You travel, work, attend events, without planning your day around your stomach.
Your monthly pharmacy spend on antacids drops to zero.
This is what recovery looks like. Not management. Recovery.
Imagine it is six weeks from now.
It is a Sunday. There is a full meal on the table. Jollof rice. Fried plantain. The soup your body has been rejecting for three years.
You sit down.
You eat.
You finish.
And then you wait.
And nothing happens.
No burning. No fear. No reaching for the antacid pack in your pocket.
Just a Sunday meal, like every Sunday meal should feel.
That moment exists on the other side of a decision you can make right now.

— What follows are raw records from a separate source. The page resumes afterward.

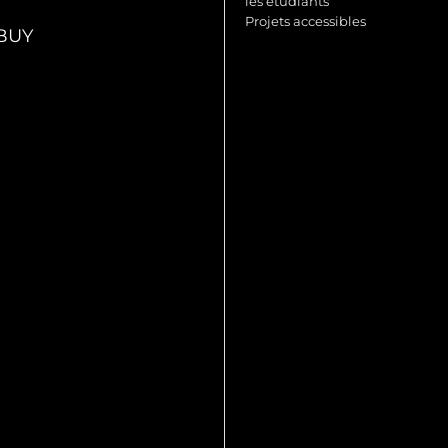
les étudiants
Projets accessibles
BUY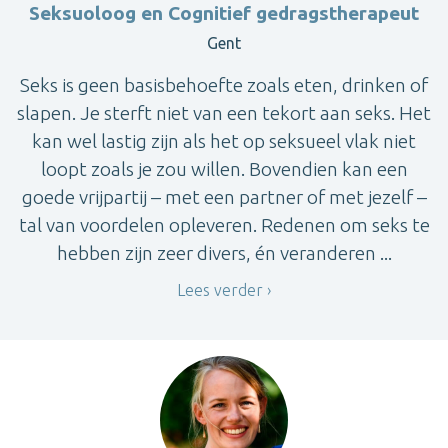
Seksuoloog en Cognitief gedragstherapeut
Gent
Seks is geen basisbehoefte zoals eten, drinken of
slapen. Je sterft niet van een tekort aan seks. Het
kan wel lastig zijn als het op seksueel vlak niet
loopt zoals je zou willen. Bovendien kan een
goede vrijpartij – met een partner of met jezelf –
tal van voordelen opleveren. Redenen om seks te
hebben zijn zeer divers, én veranderen ...
Lees verder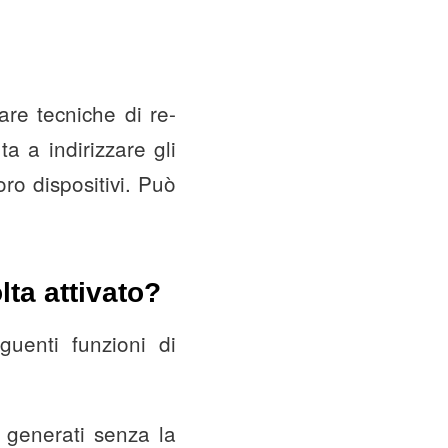
re tecniche di re-
a a indirizzare gli
oro dispositivi. Può
lta attivato?
uenti funzioni di
o generati senza la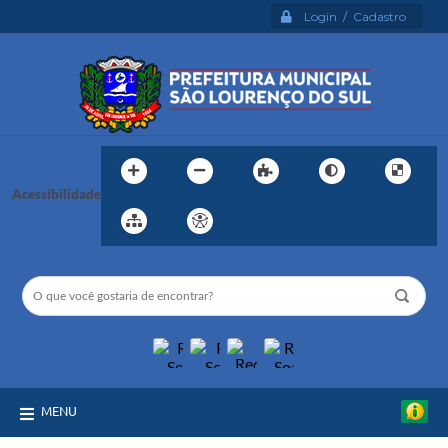
Login / Cadastro
Acessibilidade
MENU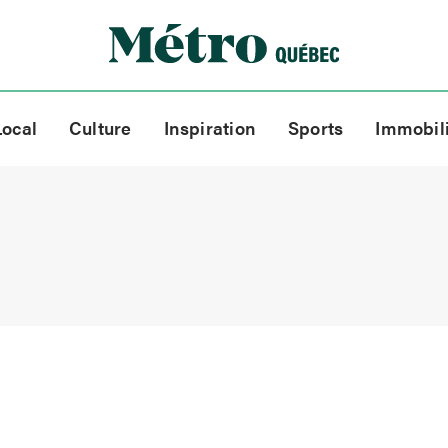
Local
Culture
Inspiration
Sports
Immobil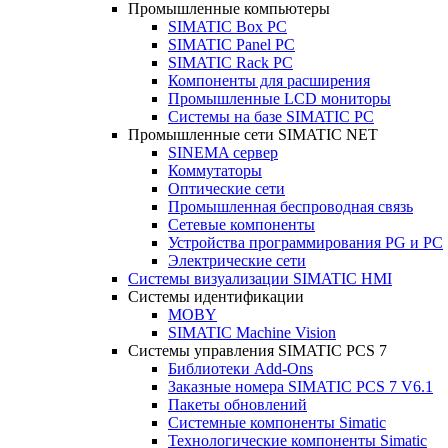
Промышленные компьютеры
SIMATIC Box PC
SIMATIC Panel PС
SIMATIC Rack PC
Компоненты для расширения
Промышленные LCD мониторы
Системы на базе SIMATIC PC
Промышленные сети SIMATIC NET
SINEMA сервер
Коммутаторы
Оптические сети
Промышленная беспроводная связь
Сетевые компоненты
Устройства программирования PG и PC
Электрические сети
Системы визуализации SIMATIC HMI
Системы идентификации
MOBY
SIMATIC Machine Vision
Системы управления SIMATIC PCS 7
Библиотеки Add-Ons
Заказные номера SIMATIC PCS 7 V6.1
Пакеты обновлений
Системные компоненты Simatic
Технологические компоненты Simatic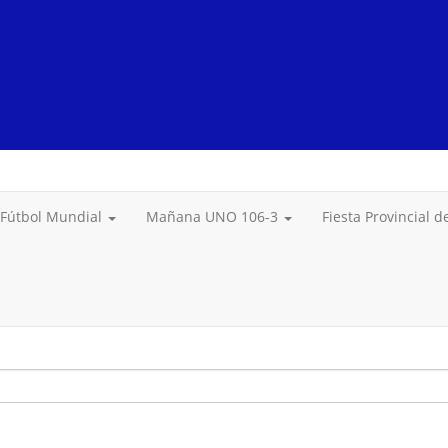
Fútbol Mundial
Mañana UNO 106-3
Fiesta Provincial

The knowledge that produces it has existed for generations. I have spent forty years watching it work. What I have done here is document it in the structured form that a modern Nigerian adult can actually use at home.
It is waiting for you.
To your complete recovery,
Papa Chijioke
Traditional Herbalist • Old Roots Wellness
P.S. — The 60-day money-back guarantee means your only risk is continuing to do what has not been working. Either the protocol recovers your stomach health or you receive your ₦9,800 back. No delay, no difficult questions.
P.P.S. — ₦9,800 is the quiet launch price. Once this window closes, the price returns to ₦19,800 and the two bonus guides will no longer be included at no cost. If you are ready to address the root of the recurrence pattern, this is the time to begin.
P.P.P.S. — Every month you spend on another acid tablet cycle is another month of management. The stomach environment that allows the ulcer to keep returning does not repair on its own. The protocol that addresses it is ₦9,800. The math is not difficult.